Windtree Therapeutics
- Formerly: Discovery Laboratories Inc
- Company type: Public
- Traded as: Nasdaq: WINT
- Industry: Healthcare – biotechnology
- Founded: 1992
- Headquarters: Warrington, Pennsylvania, United States
- Key people: John G. Cooper (Chief Executive Officer, President, Chief Financial Officer, and Director) Thomas F. Miller Ph.D. (Chief Operating Officer) Mr. John A. Tattory (Chief Accounting Officer) (Dec 31, 2012)
- Services: Respiratory critical care
- Revenue: $ 510.00K (Sep 30, 2013)
- Number of employees: 119 (Sep 30, 2013)
- Website: windtreetx.com

= Windtree Therapeutics =

Windtree Therapeutics, Inc. (formerly Discovery Laboratories) is an American company which was set up in 1992 and now is based in Warrington, Pennsylvania, developing drug products (pulmonary medicine) for patients with respiratory disease. The company joined an alliance with Laboratorios del Dr. Esteve, S.A. In 2016, Discovery Laboratories changed name to Windtree Therapeutics, Inc.

== Products and services ==
The major products of the company are Surfaxin (based on its capillary aerosol-generating technology) and Aerosurf. Surfaxin is a synthetic, peptide-containing (KL4) surfactant, similar to pulmonary surfactant, which is naturally in the lung for normal respiratory function. The drug is delivered by its capillary aerosol-generating technology to the lung. Aerosurf is a drug-device combination to prevent respiratory distress syndrome (RDS) in premature infants. In addition, the company also provides Afectair devices (disposable aerosol-conducting airway connectors).

== Research and development ==
In November 2013, Discovery Laboratories began its phase II clinical program of aerosolized KL4 since U.S. Food and Drug Administration (FDA) had cleared the investigational new drug (IND) application. The phase II consists of two steps to evaluate the safety and tolerability of the drug and determine the optimal dose for premature infants with respiratory distress syndrome (RDS)

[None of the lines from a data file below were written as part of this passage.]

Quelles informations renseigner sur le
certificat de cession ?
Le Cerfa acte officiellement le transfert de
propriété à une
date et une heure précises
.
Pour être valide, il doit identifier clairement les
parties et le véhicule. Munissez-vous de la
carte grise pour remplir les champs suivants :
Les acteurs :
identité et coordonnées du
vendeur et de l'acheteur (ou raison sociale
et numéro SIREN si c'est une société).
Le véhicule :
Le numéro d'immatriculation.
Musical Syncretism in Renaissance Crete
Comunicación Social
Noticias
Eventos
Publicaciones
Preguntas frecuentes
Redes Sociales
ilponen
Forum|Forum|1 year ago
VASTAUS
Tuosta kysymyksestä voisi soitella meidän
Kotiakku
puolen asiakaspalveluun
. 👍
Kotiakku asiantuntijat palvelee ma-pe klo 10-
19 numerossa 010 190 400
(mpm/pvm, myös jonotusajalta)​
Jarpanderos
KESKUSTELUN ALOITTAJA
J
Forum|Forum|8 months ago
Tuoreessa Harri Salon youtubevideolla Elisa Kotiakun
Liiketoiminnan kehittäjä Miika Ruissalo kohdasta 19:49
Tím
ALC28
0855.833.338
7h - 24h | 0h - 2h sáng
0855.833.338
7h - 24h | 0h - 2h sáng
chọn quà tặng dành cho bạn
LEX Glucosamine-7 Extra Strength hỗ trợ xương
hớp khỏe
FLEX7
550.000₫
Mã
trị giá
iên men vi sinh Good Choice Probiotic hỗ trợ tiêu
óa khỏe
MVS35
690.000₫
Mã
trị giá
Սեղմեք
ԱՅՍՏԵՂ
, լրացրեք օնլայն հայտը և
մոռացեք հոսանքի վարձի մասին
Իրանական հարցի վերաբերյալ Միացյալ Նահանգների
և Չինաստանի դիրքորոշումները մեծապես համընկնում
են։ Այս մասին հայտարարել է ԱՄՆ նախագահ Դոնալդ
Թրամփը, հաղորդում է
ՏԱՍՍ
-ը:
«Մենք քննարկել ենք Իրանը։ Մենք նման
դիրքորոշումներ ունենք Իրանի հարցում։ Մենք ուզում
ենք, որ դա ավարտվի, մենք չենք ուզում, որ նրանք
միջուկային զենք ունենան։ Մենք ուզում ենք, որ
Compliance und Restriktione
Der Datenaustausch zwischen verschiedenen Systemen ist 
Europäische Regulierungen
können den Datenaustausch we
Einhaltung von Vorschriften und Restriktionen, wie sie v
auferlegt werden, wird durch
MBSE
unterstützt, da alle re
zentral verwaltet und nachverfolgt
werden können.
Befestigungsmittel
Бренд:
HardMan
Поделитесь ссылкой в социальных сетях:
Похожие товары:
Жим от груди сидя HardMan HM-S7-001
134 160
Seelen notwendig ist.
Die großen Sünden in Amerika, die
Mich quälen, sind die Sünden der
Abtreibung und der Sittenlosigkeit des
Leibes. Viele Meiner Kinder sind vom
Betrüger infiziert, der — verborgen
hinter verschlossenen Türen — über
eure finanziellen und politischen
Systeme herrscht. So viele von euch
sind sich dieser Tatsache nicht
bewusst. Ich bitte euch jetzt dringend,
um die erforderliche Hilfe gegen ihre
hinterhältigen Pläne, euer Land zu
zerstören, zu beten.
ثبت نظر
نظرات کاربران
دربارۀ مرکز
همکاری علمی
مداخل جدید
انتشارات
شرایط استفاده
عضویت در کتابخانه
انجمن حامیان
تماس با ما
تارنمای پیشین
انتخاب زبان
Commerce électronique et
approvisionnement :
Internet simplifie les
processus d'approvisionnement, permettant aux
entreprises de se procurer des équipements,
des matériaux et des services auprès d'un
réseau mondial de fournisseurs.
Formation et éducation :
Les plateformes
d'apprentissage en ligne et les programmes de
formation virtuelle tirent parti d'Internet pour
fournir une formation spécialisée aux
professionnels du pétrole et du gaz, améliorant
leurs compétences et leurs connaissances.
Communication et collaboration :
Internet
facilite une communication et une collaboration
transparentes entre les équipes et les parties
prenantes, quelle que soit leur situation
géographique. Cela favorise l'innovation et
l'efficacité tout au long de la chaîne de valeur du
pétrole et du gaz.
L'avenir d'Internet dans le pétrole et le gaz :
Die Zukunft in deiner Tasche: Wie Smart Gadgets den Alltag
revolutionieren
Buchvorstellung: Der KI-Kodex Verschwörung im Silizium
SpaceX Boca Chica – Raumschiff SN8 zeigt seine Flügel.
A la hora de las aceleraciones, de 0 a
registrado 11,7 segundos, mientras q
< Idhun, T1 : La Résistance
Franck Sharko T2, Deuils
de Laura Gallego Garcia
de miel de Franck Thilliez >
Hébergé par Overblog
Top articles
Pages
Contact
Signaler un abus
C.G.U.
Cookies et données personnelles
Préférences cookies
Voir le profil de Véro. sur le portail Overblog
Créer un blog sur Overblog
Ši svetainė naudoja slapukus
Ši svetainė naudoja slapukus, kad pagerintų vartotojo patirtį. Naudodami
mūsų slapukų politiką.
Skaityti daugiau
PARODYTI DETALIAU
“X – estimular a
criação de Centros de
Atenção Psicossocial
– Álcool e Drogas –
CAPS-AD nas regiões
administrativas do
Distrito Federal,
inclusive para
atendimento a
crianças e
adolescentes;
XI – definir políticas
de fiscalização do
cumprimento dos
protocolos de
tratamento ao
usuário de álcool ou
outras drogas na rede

In October 2013, Discovery Laboratories received the agreement of updating Surfaxin (lucinactant) Intratracheal Suspension from the U.S. Food and Drug Administration (FDA) to prevent respiratory distress syndrome (RDS) in premature infants.

In September 2012, Discovery Laboratories started the four research projects to explore the KL4 surfactant technology for acute lung injury (ALI). These projects are funded through government-sponsored, biodefense-related initiatives under the Project Bioshield Act of 2004 and the Pandemic and All-Hazards Preparedness Act of 2006.